We're holding all of those items at the police station for safe keeping, until the next of kin can arrange to collect or dispose of them. You can inspect them if you wish. We've already completed a full inventory of their contents for you.'
'Thanks – I'll need that. Was there anything significant in their bags?'
Talabani shook his head. 'Nothing that you wouldn't expect to find in the luggage of a middle-aged couple taking a week's vacation. There were mainly clothes and toiletries, plus a couple of novels and quite a large supply of travel medicines, most of them unopened. In the pockets of the clothes they were wearing and the woman's handbag we found their passports, car hire documents, return air tickets, an international driving licence in the husband's name, plus the usual credit cards and money. Were you expecting anything else?'
'Not really, no.'
Bronson sighed, convinced he was just wasting his time. Everything he'd seen and heard so far made him more and more certain that Ralph O'Connor had been fatally incompetent, and had lost control of an unfamiliar car on a road he'd never driven before. And he was itching to get back to London to reschedule his much-delayed dinner date with Angela. The two of them had recently spent some time together, and Bronson was starting to entertain hopes that they might be able to give their failed relationship another try. He just wasn't sure that his ex-wife felt quite the same way.

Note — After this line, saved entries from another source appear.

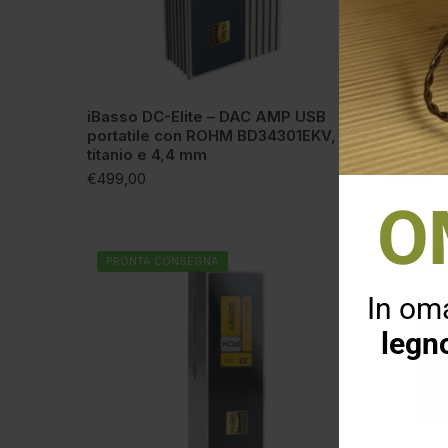
iBasso DC-Elite – DAC AMP USB
iBasso 
portatile con ROHM BD34301EKV,
Amplific
titanio e 4,4 mm
riferim
€
499,00
€
499,00
O
PRONTA CONSEGNA
PRONT
In om
legn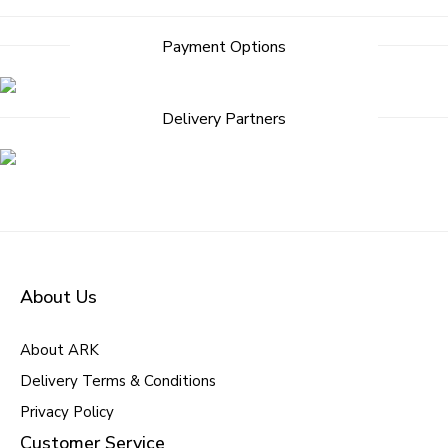
Payment Options
Delivery Partners
About Us
About ARK
Delivery Terms & Conditions
Privacy Policy
Customer Service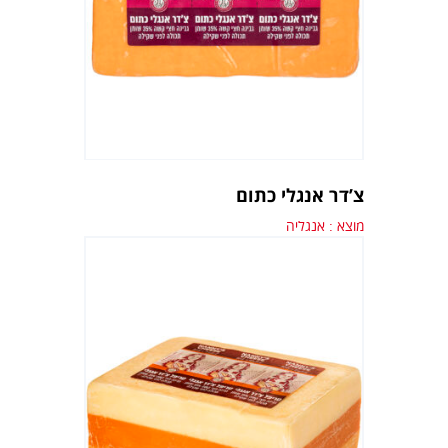
צ’דר אנגלי כתום
מוצא : אנגליה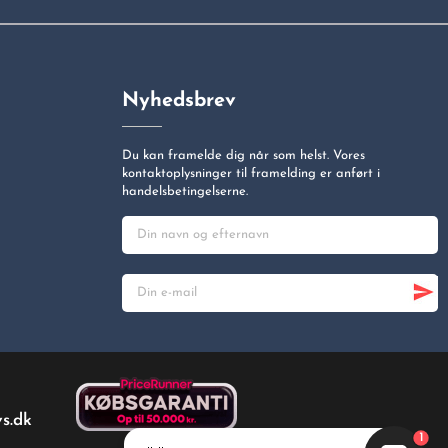
Nyhedsbrev
Du kan framelde dig når som helst. Vores
kontaktoplysninger til framelding er anført i
handelsbetingelserne.
s.dk
1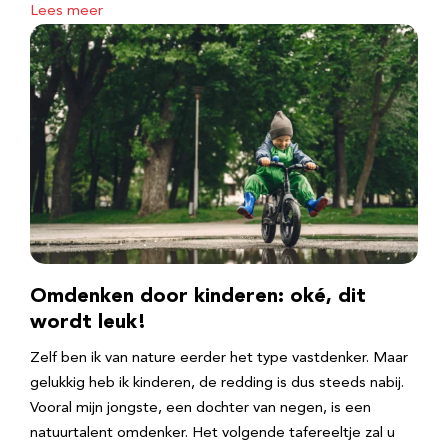
Lees meer
Omdenken door kinderen: oké, dit
wordt leuk!
Zelf ben ik van nature eerder het type vastdenker. Maar
gelukkig heb ik kinderen, de redding is dus steeds nabij.
Vooral mijn jongste, een dochter van negen, is een
natuurtalent omdenker. Het volgende tafereeltje zal u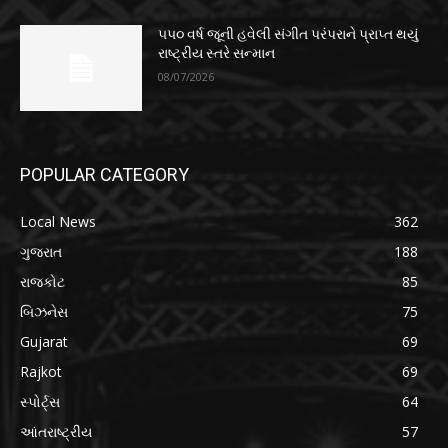
૫૫૦ વર્ષ જૂની હવેલી સંગીત પરંપરાને પ્રાપ્ત થયું
રાષ્ટ્રીય સ્તરે સન્માન
08/07/2026
POPULAR CATEGORY
Local News
362
ગુજરાત
188
રાજકોટ
85
બિઝનેસ
75
Gujarat
69
Rajkot
69
સ્પોર્ટ્સ
64
આંતરાષ્ટ્રીય
57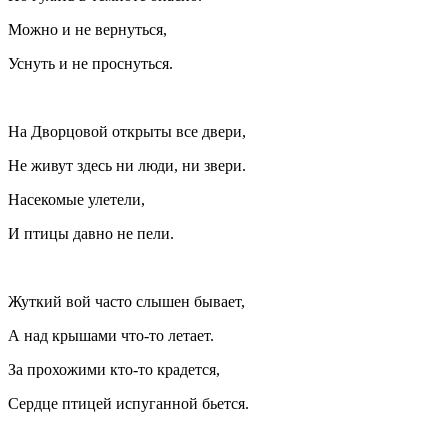
Можно и не вернуться,
Уснуть и не проснуться.
На Дворцовой открыты все двери,
Не живут здесь ни люди, ни звери.
Насекомые улетели,
И птицы давно не пели.
Жуткий вой часто слышен бывает,
А над крышами что-то летает.
За прохожими кто-то крадется,
Сердце птицей испуганной бьется.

He stood up. 'Thank you for that, Jalal,' he said. 'I'll take a look at the O'Connors' possessions, if I may, and the place where the accident happened, and then I'll get out of your way.'
8
Bronson stood on the dusty, unmade verge of a road about ten miles outside Rabat.
Above him, the sun marched across a solid blue sky, not the slightest wisp of cloud anywhere, the air still and heavy. The heat was brutal after the air-conditioned cool of the police car, now parked some twenty yards down the road. He'd discarded his jacket, which had helped a little, but already he could feel the sweat starting to run down his body inside his shirt, an uncomfortable and unfamiliar feeling. He knew he didn't want to be out there any longer than absolutely necessary.
It was, Bronson reflected, looking up and down the road, a pretty desolate place to meet one's maker. The ribbon of tarmac stretched arrow-straight in both directions from the bend beside the wadi. On both sides of the road, the sandy desert floor, studded with rocks, stretched out in uneven ripples and waves, devoid of any kind of vegetation apart from the occasional stunted bush. Below the road, the narrow chasm of the dried-up river bed looked as if it hadn't seen a drop of moisture in decades.